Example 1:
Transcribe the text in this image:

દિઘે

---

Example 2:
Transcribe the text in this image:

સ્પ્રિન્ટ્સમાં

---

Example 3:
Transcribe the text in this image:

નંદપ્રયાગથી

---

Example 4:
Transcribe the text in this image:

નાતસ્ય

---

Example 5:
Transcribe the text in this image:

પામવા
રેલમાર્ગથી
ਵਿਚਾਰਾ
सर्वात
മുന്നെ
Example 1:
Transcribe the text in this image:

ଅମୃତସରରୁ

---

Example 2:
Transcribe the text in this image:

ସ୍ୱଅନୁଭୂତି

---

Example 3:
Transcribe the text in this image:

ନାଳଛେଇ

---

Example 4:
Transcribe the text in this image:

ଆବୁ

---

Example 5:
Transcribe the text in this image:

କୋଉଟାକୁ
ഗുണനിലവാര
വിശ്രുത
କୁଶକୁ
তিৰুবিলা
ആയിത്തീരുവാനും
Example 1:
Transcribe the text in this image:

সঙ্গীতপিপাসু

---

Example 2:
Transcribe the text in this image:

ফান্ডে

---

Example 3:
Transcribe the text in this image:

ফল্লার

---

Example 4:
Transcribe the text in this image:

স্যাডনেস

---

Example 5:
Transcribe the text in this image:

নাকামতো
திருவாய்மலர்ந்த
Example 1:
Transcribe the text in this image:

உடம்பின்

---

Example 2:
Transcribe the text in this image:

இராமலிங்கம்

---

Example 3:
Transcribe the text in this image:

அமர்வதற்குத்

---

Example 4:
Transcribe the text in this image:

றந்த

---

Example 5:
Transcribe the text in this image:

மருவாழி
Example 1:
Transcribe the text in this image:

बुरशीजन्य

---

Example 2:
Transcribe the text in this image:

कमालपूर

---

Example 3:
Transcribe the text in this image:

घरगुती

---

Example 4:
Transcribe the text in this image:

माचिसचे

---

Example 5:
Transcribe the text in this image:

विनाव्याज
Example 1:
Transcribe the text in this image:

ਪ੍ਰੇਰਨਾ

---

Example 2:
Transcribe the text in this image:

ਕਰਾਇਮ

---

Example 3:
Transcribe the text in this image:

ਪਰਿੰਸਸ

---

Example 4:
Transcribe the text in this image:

**GIVEN INSTRUCTION**
Render all of the data above as a Markdown table with the columns Row and Line, numbering each row and placing one line of the data in each. Omit blank lines.

**WRITTEN RESPONSE**
| Row | Line |
|---|---|
| 1 | Example 1: |
| 2 | Transcribe the text in this image: |
| 3 | દિઘે |
| 4 | --- |
| 5 | Example 2: |
| 6 | Transcribe the text in this image: |
| 7 | સ્પ્રિન્ટ્સમાં |
| 8 | --- |
| 9 | Example 3: |
| 10 | Transcribe the text in this image: |
| 11 | નંદપ્રયાગથી |
| 12 | --- |
| 13 | Example 4: |
| 14 | Transcribe the text in this image: |
| 15 | નાતસ્ય |
| 16 | --- |
| 17 | Example 5: |
| 18 | Transcribe the text in this image: |
| 19 | પામવા |
| 20 | રેલમાર્ગથી |
| 21 | ਵਿਚਾਰਾ |
| 22 | सर्वात |
| 23 | മുന്നെ |
| 24 | Example 1: |
| 25 | Transcribe the text in this image: |
| 26 | ଅମୃତସରରୁ |
| 27 | --- |
| 28 | Example 2: |
| 29 | Transcribe the text in this image: |
| 30 | ସ୍ୱଅନୁଭୂତି |
| 31 | --- |
| 32 | Example 3: |
| 33 | Transcribe the text in this image: |
| 34 | ନାଳଛେଇ |
| 35 | --- |
| 36 | Example 4: |
| 37 | Transcribe the text in this image: |
| 38 | ଆବୁ |
| 39 | --- |
| 40 | Example 5: |
| 41 | Transcribe the text in this image: |
| 42 | କୋଉଟାକୁ |
| 43 | ഗുണനിലവാര |
| 44 | വിശ്രുത |
| 45 | କୁଶକୁ |
| 46 | তিৰুবিলা |
| 47 | ആയിത്തീരുവാനും |
| 48 | Example 1: |
| 49 | Transcribe the text in this image: |
| 50 | সঙ্গীতপিপাসু |
| 51 | --- |
| 52 | Example 2: |
| 53 | Transcribe the text in this image: |
| 54 | ফান্ডে |
| 55 | --- |
| 56 | Example 3: |
| 57 | Transcribe the text in this image: |
| 58 | ফল্লার |
| 59 | --- |
| 60 | Example 4: |
| 61 | Transcribe the text in this image: |
| 62 | স্যাডনেস |
| 63 | --- |
| 64 | Example 5: |
| 65 | Transcribe the text in this image: |
| 66 | নাকামতো |
| 67 | திருவாய்மலர்ந்த |
| 68 | Example 1: |
| 69 | Transcribe the text in this image: |
| 70 | உடம்பின் |
| 71 | --- |
| 72 | Example 2: |
| 73 | Transcribe the text in this image: |
| 74 | இராமலிங்கம் |
| 75 | --- |
| 76 | Example 3: |
| 77 | Transcribe the text in this image: |
| 78 | அமர்வதற்குத் |
| 79 | --- |
| 80 | Example 4: |
| 81 | Transcribe the text in this image: |
| 82 | றந்த |
| 83 | --- |
| 84 | Example 5: |
| 85 | Transcribe the text in this image: |
| 86 | மருவாழி |
| 87 | Example 1: |
| 88 | Transcribe the text in this image: |
| 89 | बुरशीजन्य |
| 90 | --- |
| 91 | Example 2: |
| 92 | Transcribe the text in this image: |
| 93 | कमालपूर |
| 94 | --- |
| 95 | Example 3: |
| 96 | Transcribe the text in this image: |
| 97 | घरगुती |
| 98 | --- |
| 99 | Example 4: |
| 100 | Transcribe the text in this image: |
| 101 | माचिसचे |
| 102 | --- |
| 103 | Example 5: |
| 104 | Transcribe the text in this image: |
| 105 | विनाव्याज |
| 106 | Example 1: |
| 107 | Transcribe the text in this image: |
| 108 | ਪ੍ਰੇਰਨਾ |
| 109 | --- |
| 110 | Example 2: |
| 111 | Transcribe the text in this image: |
| 112 | ਕਰਾਇਮ |
| 113 | --- |
| 114 | Example 3: |
| 115 | Transcribe the text in this image: |
| 116 | ਪਰਿੰਸਸ |
| 117 | --- |
| 118 | Example 4: |
| 119 | Transcribe the text in this image: |